While there are many examples of technology that required a quick response from government in recent years (consider for example drone and e-hail technology), Mbalula highlighted the environmental laws around carbon emissions.
“There is currently no policy, or regulatory framework, that determines the requirements, norms and standards for cleaner fossil fuels in South Africa,” he explained. “There is also no policy or incentive scheme that rewards users of cleaner fuels and cleaner fossil fuels.”
While many other countries are already deeply invested in the introduction of new environmentally friendly transport options – such as electric vehicles – the South African government faces a mountain of new technology that still requires regulation. The recently introduced carbon tax is a good example of the long government processes involved in the introduction of new regulations.
Although South Africa signed the Paris Agreement aimed at reducing greenhouse gas (GHG) emissions in 2016, it introduced a carbon tax only in June. Professor Imad AL-Qadi from the University of Illinois in the United States noted that the GHG per capita in South Africa is almost double that of the world average at 8,97 metric tonnes.

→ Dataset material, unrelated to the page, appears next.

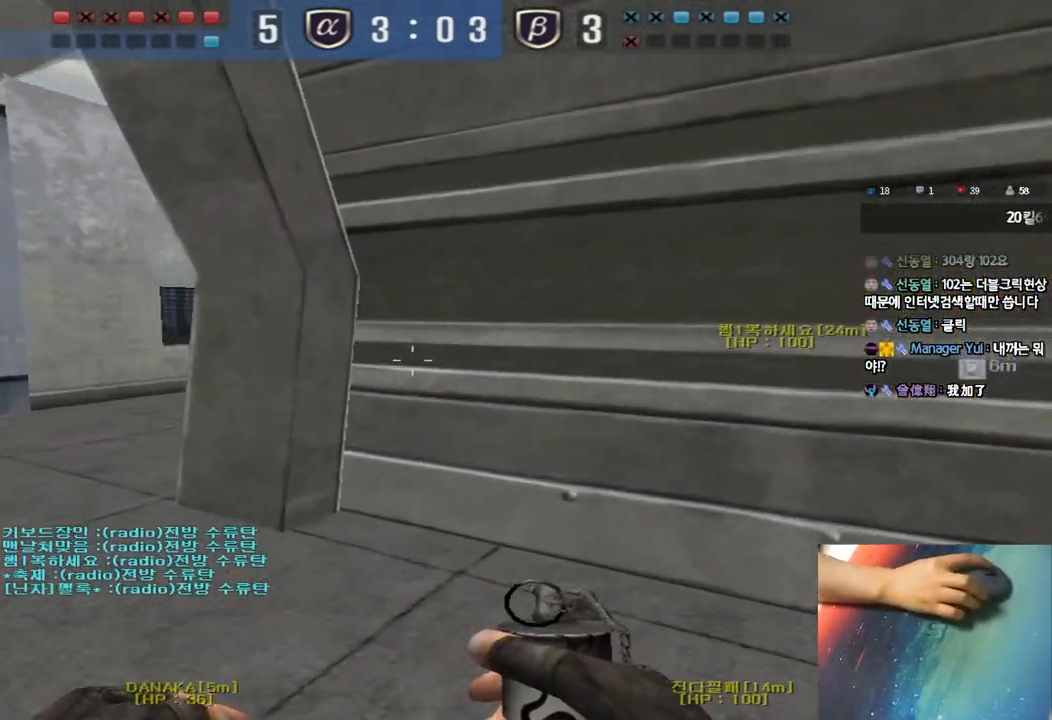
{"keys": ["a", "w"], "events": []}
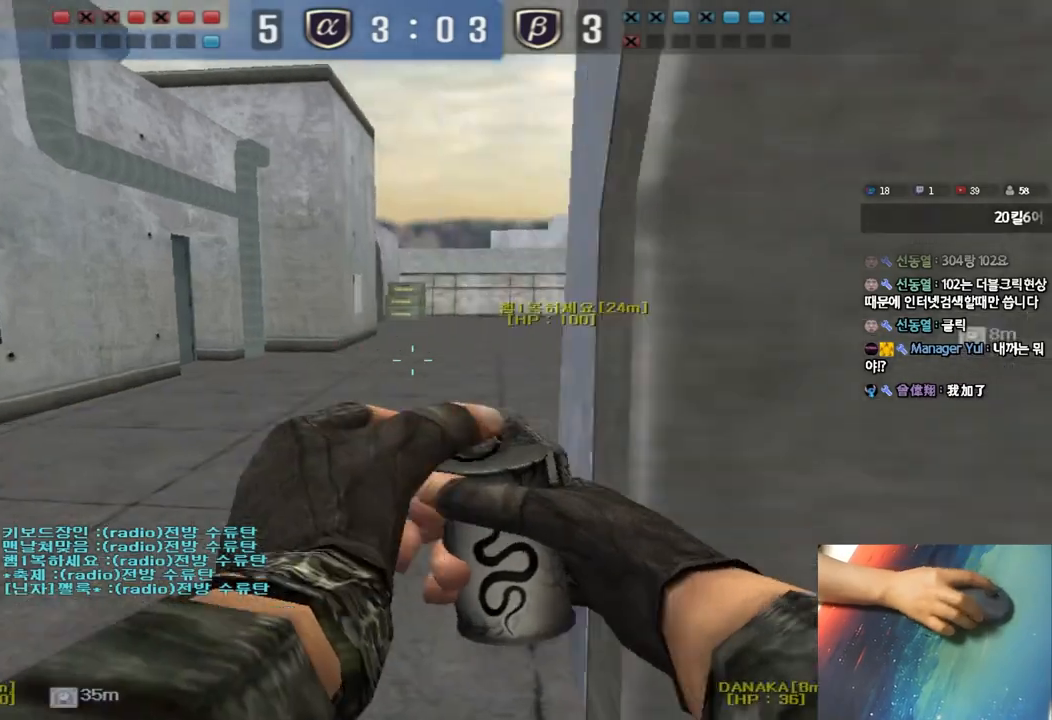
{"keys": [], "events": [[83, "shift", "down"], [83, "w", "up"], [100, "a", "up"], [133, "space", "down"], [200, "shift", "up"], [200, "space", "up"]]}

He added that the transport sector remains the biggest contributor. Around 71,3 percent of all oil-based emissions stem from the transport sector. However, addressing this high level of GHG emissions could be as simple as introducing flexible ride sharing, or a change in mobility, which could reduce GHG emissions by 40 to 60 percent at full autonomy.
A key aspect of the transport industry that needs to be addressed is road freight. According to AL-Qadi, transport companies are losing 40 percent of fuel through aerodynamic drag, 25 percent as a result of mechanical losses and 35 percent to rolling resistance.
Some of the solutions to these fuel-consumption challenges he suggested include changing the texture of road surfaces, which can reduce fuel consumption by eight percent, and platooning, which could reduce fuel consumption by up to 15 percent. However, the introduction of these technologies in South Africa seems unlikely.
There are insufficient regulations in South Africa to encourage the adoption of electric vehicles. According to AL-Qadi, there are only about 700 electric vehicles in use in South Africa.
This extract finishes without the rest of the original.